Task brief — Please write out every record exactly, but keep any images out of it.

Records for the task —
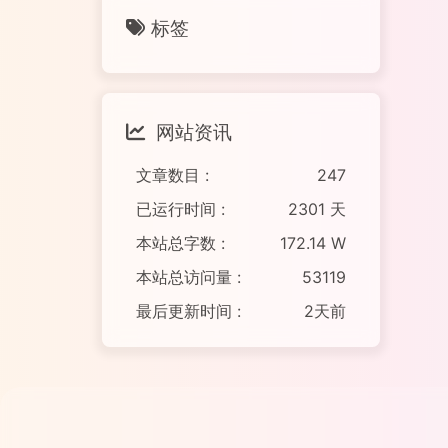
标签
网站资讯
文章数目 :
247
已运行时间 :
2301 天
本站总字数 :
172.14 W
本站总访问量 :
53119
最后更新时间 :
2天前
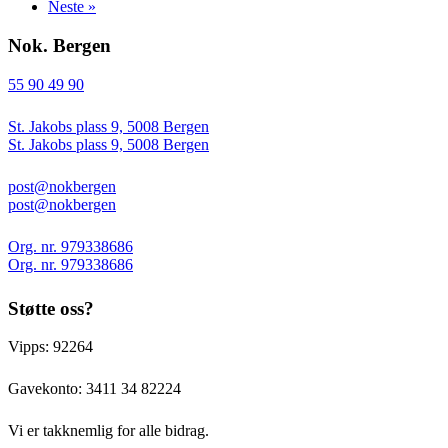
Neste »
Nok. Bergen
55 90 49 90
St. Jakobs plass 9, 5008 Bergen
St. Jakobs plass 9, 5008 Bergen
post@nokbergen
post@nokbergen
Org. nr. 979338686
Org. nr. 979338686
Støtte oss?
Vipps: 92264
Gavekonto:
3411 34 82224
Vi er takknemlig for alle bidrag.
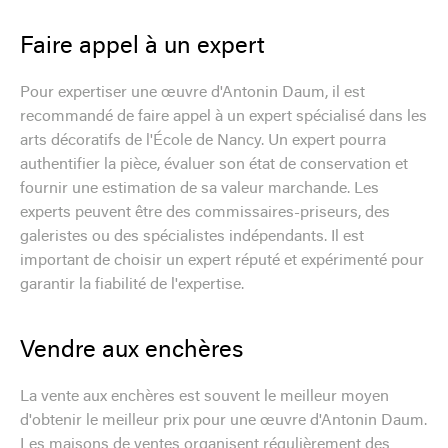
Faire appel à un expert
Pour expertiser une œuvre d'Antonin Daum, il est
recommandé de faire appel à un expert spécialisé dans les
arts décoratifs de l'École de Nancy. Un expert pourra
authentifier la pièce, évaluer son état de conservation et
fournir une estimation de sa valeur marchande. Les
experts peuvent être des commissaires-priseurs, des
galeristes ou des spécialistes indépendants. Il est
important de choisir un expert réputé et expérimenté pour
garantir la fiabilité de l'expertise.
Vendre aux enchères
La vente aux enchères est souvent le meilleur moyen
d'obtenir le meilleur prix pour une œuvre d'Antonin Daum.
Les maisons de ventes organisent régulièrement des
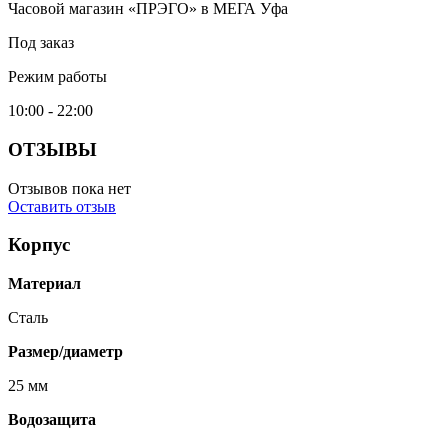
Часовой магазин «ПРЭГО» в МЕГА Уфа
Под заказ
Режим работы
10:00 - 22:00
ОТЗЫВЫ
Отзывов пока нет
Оставить отзыв
Корпус
Материал
Сталь
Размер/диаметр
25 мм
Водозащита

Solution —
标签
网站资讯
文章数目 :
247
已运行时间 :
2301 天
本站总字数 :
172.14 W
本站总访问量 :
53119
最后更新时间 :
2天前
Neste »
Nok. Bergen
55 90 49 90
St. Jakobs plass 9, 5008 Bergen
St. Jakobs plass 9, 5008 Bergen
post@nokbergen
post@nokbergen
Org. nr. 979338686
Org. nr. 979338686
Støtte oss?
Vipps: 92264
Gavekonto:
3411 34 82224
Vi er takknemlig for alle bidrag.
Faire appel à un expert
Pour expertiser une œuvre d'Antonin Daum, il est
recommandé de faire appel à un expert spécialisé dans les
arts décoratifs de l'École de Nancy. Un expert pourra
authentifier la pièce, évaluer son état de conservation et
fournir une estimation de sa valeur marchande. Les
experts peuvent être des commissaires-priseurs, des
galeristes ou des spécialistes indépendants. Il est
important de choisir un expert réputé et expérimenté pour
garantir la fiabilité de l'expertise.
Vendre aux enchères
La vente aux enchères est souvent le meilleur moyen
d'obtenir le meilleur prix pour une œuvre d'Antonin Daum.
Les maisons de ventes organisent régulièrement des
Часовой магазин «ПРЭГО» в МЕГА Уфа
Под заказ
Режим работы
10:00 - 22:00
ОТЗЫВЫ
Отзывов пока нет
Оставить отзыв
Корпус
Материал
Сталь
Размер/диаметр
25 мм
Водозащита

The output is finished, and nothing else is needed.